13 Aralık 2014 Cumartesi

Kgb işi


UNUTTUK MU?
Gerçi bir zamanlar dünyanın en korkulan, en acımasız gizli servisi olan KGB resmen ortadan kalktı ama örgütün yapısının gayri resmi olarak gayet aktif ve canlı olduğu ve Rus devletine hizmet vermeyi sürdürdüğü biliniyor.
Geçmişte onların yaptığı ortaya çıkarılan her suikasttan sonra bütün dünyada ve Türkiye'de kalp krizi görünümü veren zehrin nasıl verildiği günlerce tartışıldı.
Şimdi nedense o tartışmalar kimse tarafından hatırlanmıyor. Cevabı ben verecek değilim; o yüzden sadece kuşkulandığım soruyu ortaya atmalıyım: "Şimdi 'O zehir, bu zehir izi bulundu ama zehirlenerek öldürülmedi' sonucuna bilimsel diyorsak, o zaman Özal'ın kalp krizi görünümü veren ve eskiden KGB'nin kullandığı türde bir zehirle öldürüldüğü şüphesi de araştırılamaz mıydı?"
Bunun araştırmasının nasıl yapılacağını, hangi metotla inceleneceğini ve nelere dikkat edileceğini dünyada en iyi bilen insanlar bugün Rusya'da devlet emrinde çalışmaktalar. Eğer Başbakan Erdoğan bu konuda yardım etmesini Putin'den isteseydi Ruslar gayri resmi kanallardan bu yardım işini yaparlar ve Özal esrarı da kesinlikle çözülürdü.

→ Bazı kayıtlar
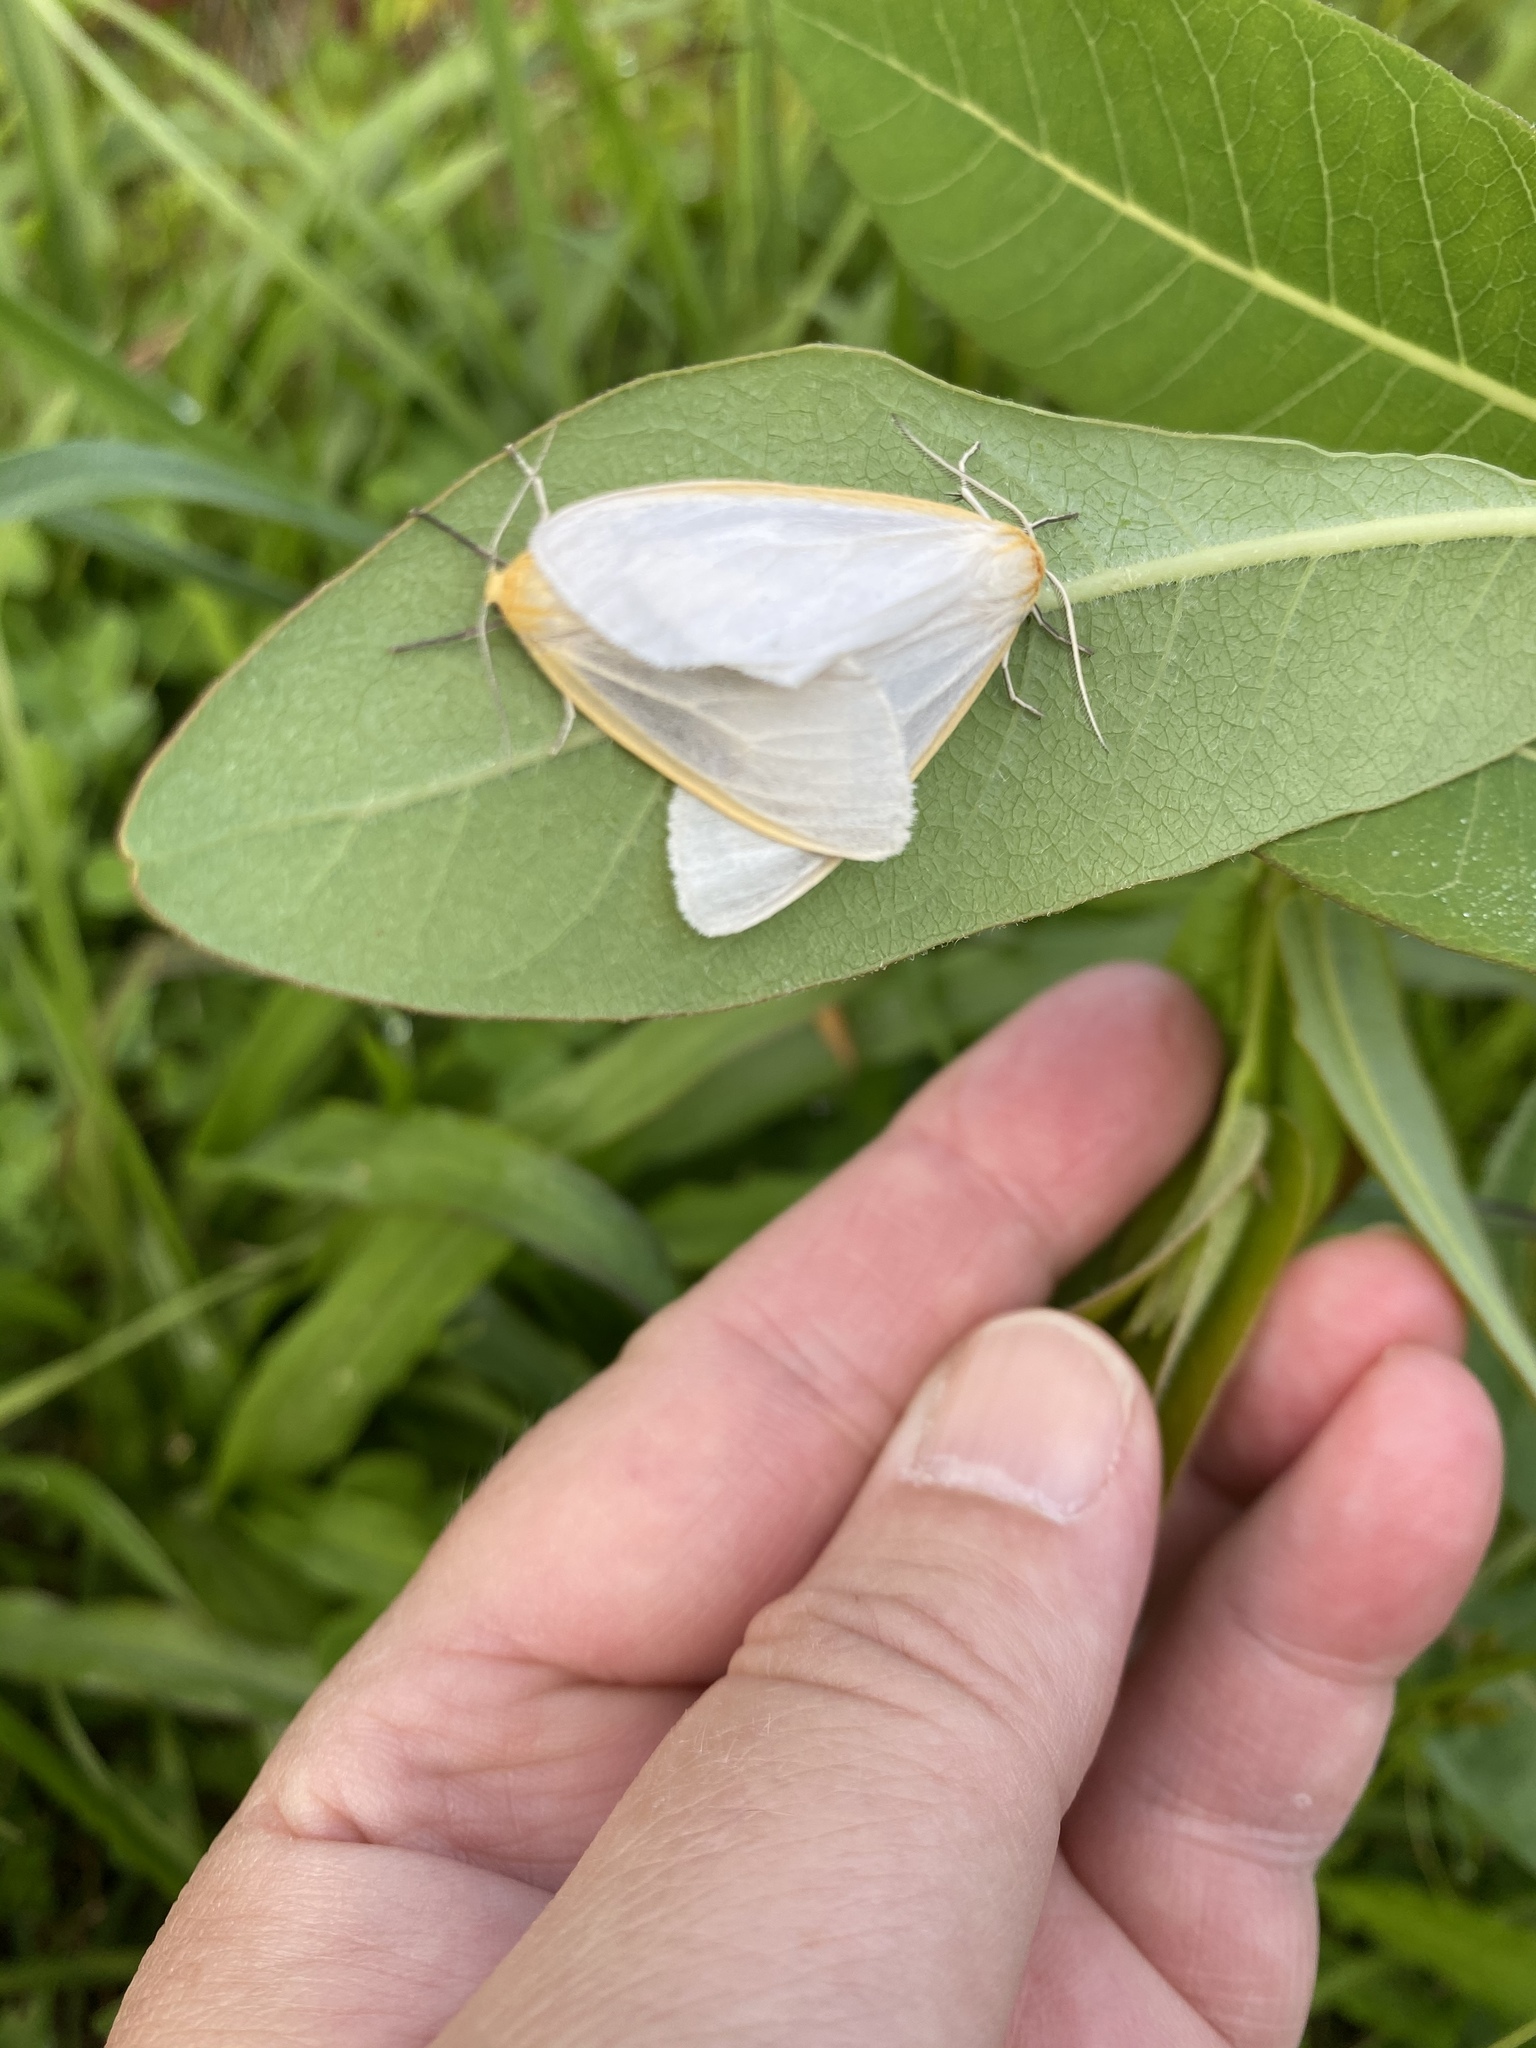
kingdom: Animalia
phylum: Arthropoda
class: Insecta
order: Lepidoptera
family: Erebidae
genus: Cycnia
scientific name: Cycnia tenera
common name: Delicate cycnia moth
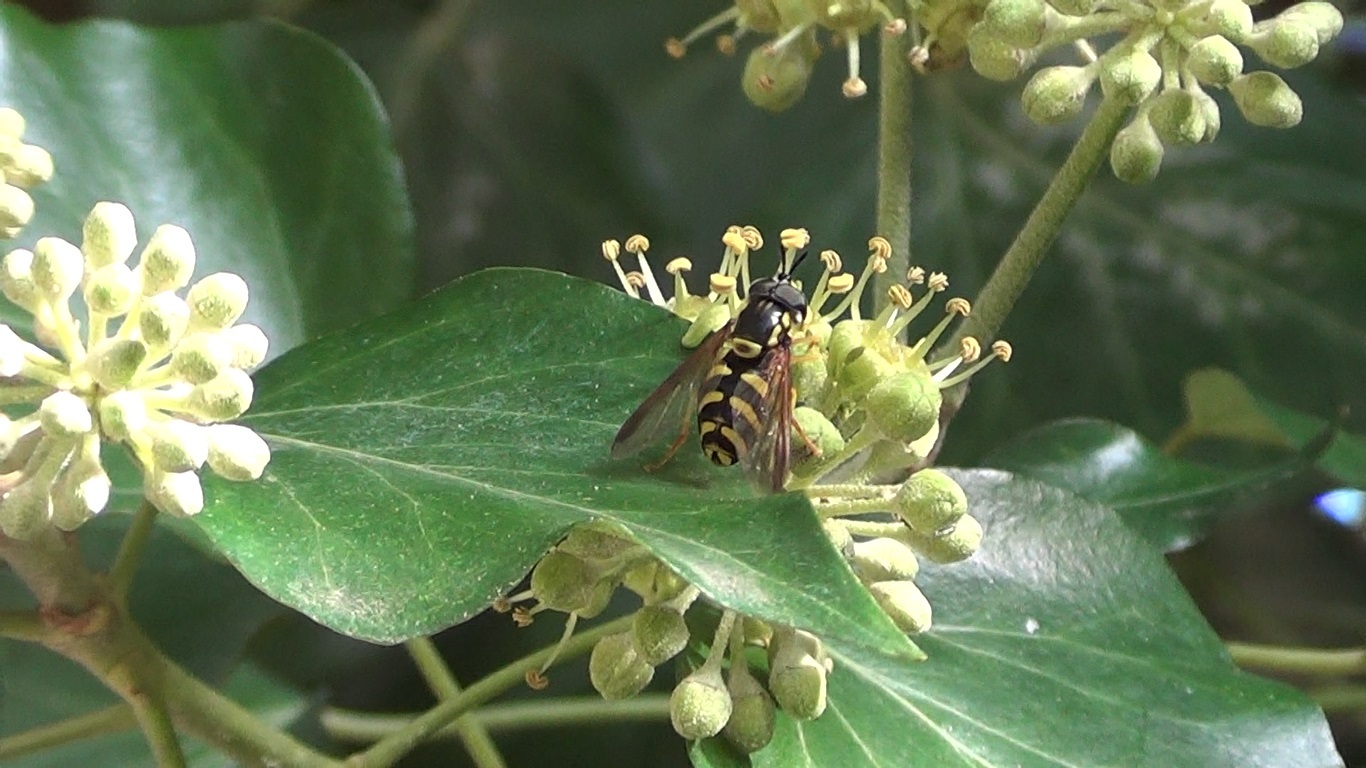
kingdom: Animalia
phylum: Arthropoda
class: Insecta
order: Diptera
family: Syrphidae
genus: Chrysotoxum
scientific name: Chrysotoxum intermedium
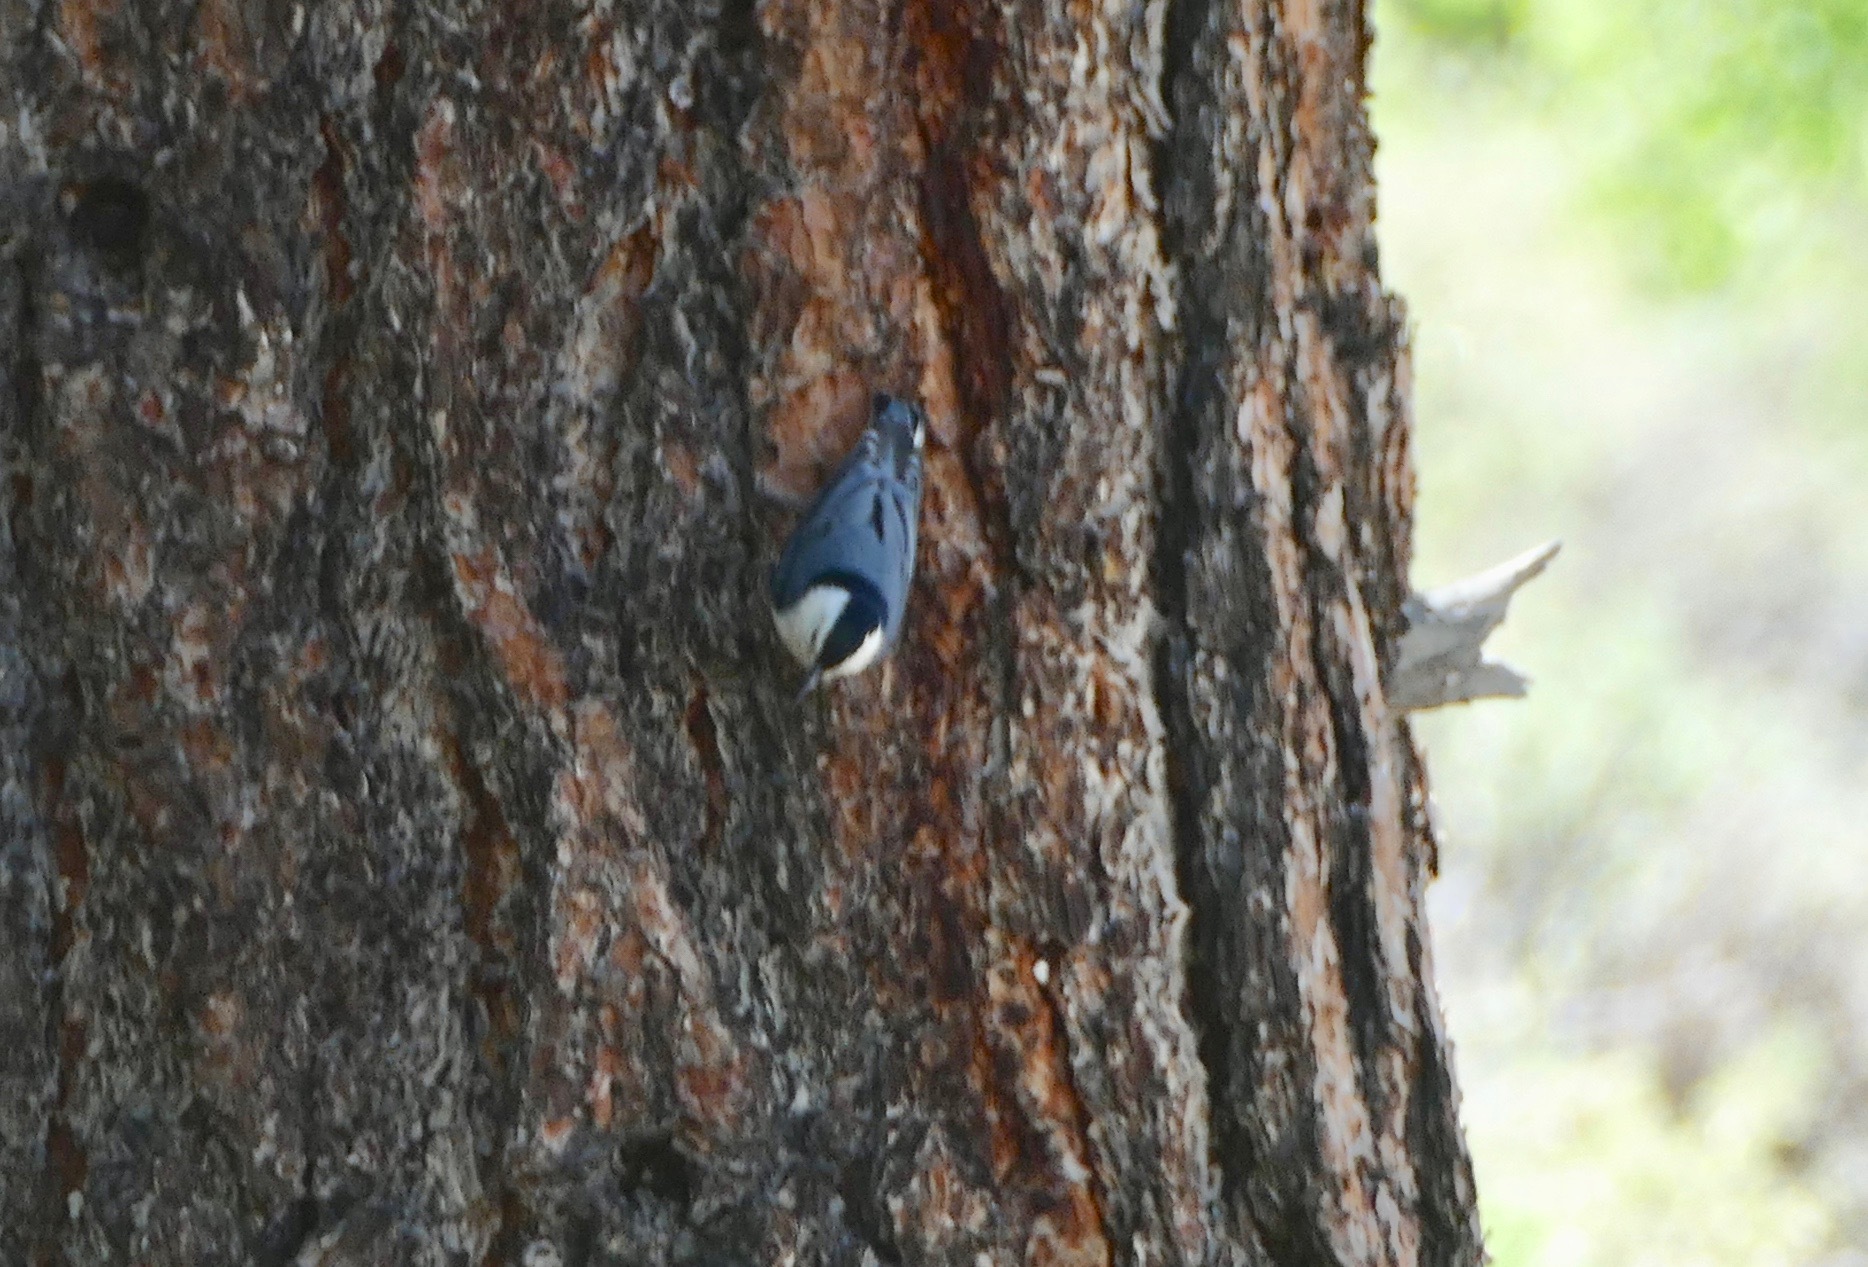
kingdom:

→ Yapılacak İşler
#1 Kayıtların başından "genus: Chrysotoxum" ifadesinin geçtiği satıra kadar, o satır da dahil, tüm satırları aynen aktarır mısın? Resimleri yanıta koyma.
#2 KGB ve Özal üzerine olan yazıyı kaldığı yerden sürdürür müsün?
Yazı ile kayıtlar ayrı kaynaklardan alınmıştır.

→ Çözümler
#1
kingdom: Animalia
phylum: Arthropoda
class: Insecta
order: Lepidoptera
family: Erebidae
genus: Cycnia
scientific name: Cycnia tenera
common name: Delicate cycnia moth
kingdom: Animalia
phylum: Arthropoda
class: Insecta
order: Diptera
family: Syrphidae
genus: Chrysotoxum

#2
SUİKAST UZMANLARI
KGB'nin tarihine baktığımızda, bu zehrin hedef seçilen kurbana veriliş yöntemi konusunda KGB ajanlarının hayli yaratıcı oldukları görülüyor. Örneğin, bir kurbanın her sabah kullandığı diş macunu tüpüne bu zehirden konulmuş ve kurban sabah dişini fırçaladıktan kısa süre sonra ölmüş.

ZEHİRLİ ŞEMSİYE
Bulgar gazeteci Georgi Markov ise bir gün sokakta yürürken yanından geçen ve elinde şemsiye taşıyan adama hiç dikkat etmedi. Zaten etmesi için de bir neden yoktu.
O gayet sakin yürümekte olan KGB ajanı, sivri ucuna zehir sürülmüş şemsiye taşıyordu. Ve Bulgar gazetecinin yanından geçerken şemsiyesinin ucunu adamın bacağına dokundurdu. Bulgar gazeteci bir süre sonra yolda öldü.

CIA VE MOSSAD DA DEVREDE
Rusların zehirle suikast işinde ustalaştıkları belli olunca CIA ve MOSSAD da konuyu incelemeye aldılar. Hangi zehirlerin etkili bir şekilde nasıl kullanıldığını araştırdılar.
CIA bu metodu Küba Lideri Castro'yu öldürme girişiminde kulandı. Küba liderinin puro düşkünlüğünü bilen CIA, zehre batırılıp bekletilmiş olan tütün yapraklarından yapılmış purolardan bir kutu hazırlattı ve Latin Amerika ülkelerinden bir tanesinden hediye olarak Castro'ya göndertti.
Ancak Küba lideri, puro konusunda neredeyse dünya çapında bir uzmandı. Gönderilen puroları bir defa kokladı ve onların beklenen kalitede olmadığını anladı. Tütünler olması gerektikleri gibi kokmuyordu. Hem ölümden kurtuldu hem de Ruslardan yardım alınarak CIA'nın gizli operasyonu ortaya çıkarıldı.

HAMAS LİDERİNE SUİKAST
Zehirli suikast işine MOSSAD'ın da girmesi fazla gecikmedi. Hamas Lideri Meşal'in öldürülmesine karar verildi. Sahte pasaportlu MOSSAD ajanlarına zehirli sprey kutuları verildi. Üç MOSSAD ajanı Meşal'i takibe başladı. Bir gölge gibi arkasındaydılar, peşini hiç bırakmıyorlardı.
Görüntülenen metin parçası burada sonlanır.